What you should do
Count the lines of the listing below that contain the string "instances", matching case exactly. Give only the number.

Records to use

--- Begin ---

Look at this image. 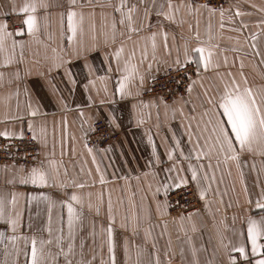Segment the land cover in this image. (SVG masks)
Wrapping results in <instances>:
<instances>
[{"label":"crops","instance_id":"crops-1","mask_svg":"<svg viewBox=\"0 0 264 264\" xmlns=\"http://www.w3.org/2000/svg\"><path fill=\"white\" fill-rule=\"evenodd\" d=\"M0 38V134L29 130L40 153L27 167L0 164V264H32L33 239L38 264L264 259V235L254 253L247 231L250 220L264 229V138L258 125L241 146L220 107L226 92L248 89L264 118V0L220 9L190 0H0ZM186 63L196 74L185 96H143L166 66ZM97 118L119 137L89 147ZM33 169L44 184L31 183ZM187 184L200 208L170 216L168 194Z\"/></svg>","mask_w":264,"mask_h":264},{"label":"built area","instance_id":"built-area-1","mask_svg":"<svg viewBox=\"0 0 264 264\" xmlns=\"http://www.w3.org/2000/svg\"><path fill=\"white\" fill-rule=\"evenodd\" d=\"M200 3L213 9L226 7L230 0H190ZM10 28L17 27V23L12 21L10 16L6 17ZM196 74V68L192 63L185 65L166 66L161 72L154 76L148 88L143 92L145 97H159L165 101L183 97L187 93L188 86ZM119 133L111 129L103 118H97L91 129L85 135V144L89 147L100 146L117 139ZM40 153L38 143L29 130H25L19 136H4L0 134V164L30 166L39 162ZM168 212L170 216L178 214H189L198 210L201 201L196 194L192 184L179 187L171 191L167 196ZM264 253V242L262 243ZM235 264H242L236 262Z\"/></svg>","mask_w":264,"mask_h":264},{"label":"snow or ice","instance_id":"snow-or-ice-1","mask_svg":"<svg viewBox=\"0 0 264 264\" xmlns=\"http://www.w3.org/2000/svg\"><path fill=\"white\" fill-rule=\"evenodd\" d=\"M34 10L35 9L33 8V11ZM22 11L27 12L28 8L25 7L22 9ZM74 16V12L68 13L69 30L73 32L75 31L73 22ZM24 24L27 26L28 31L32 32L35 28V18L29 15L24 21ZM195 51L203 53L204 49H196ZM210 55L211 54L209 53V56ZM201 59H204V57L201 56ZM121 88H123V84H121ZM220 107L223 109V115L227 119V123L231 128L232 135H234L236 141L241 146L250 144L255 139L258 125L261 130V136L264 138V118H259V109L255 107V100L252 99L250 90L245 89L244 94H240L239 91H237L235 95L226 92ZM221 131L223 132V129H221ZM224 140L229 144V148H231V143L229 142L227 135L224 136ZM232 158L235 159L236 157ZM29 179L33 184L42 185L46 182V174L39 171L38 169H33ZM23 182L27 183L29 181L25 180ZM71 199L75 201L77 200V197L73 196ZM258 206L264 207V205ZM3 212L4 202L0 200V216L3 215ZM68 214L71 222L74 214V209L71 205L68 206ZM247 231L248 239L250 240L253 247V252L255 253L257 238L261 235H264V229L261 228V225L258 222L250 220ZM109 235H111V232H109ZM41 243H43V241H41ZM32 245V264H38V249L36 248V241L34 239L32 241ZM238 251L243 253L244 249L240 248ZM257 264H264V259L258 260Z\"/></svg>","mask_w":264,"mask_h":264}]
</instances>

--- End ---

Finished task
3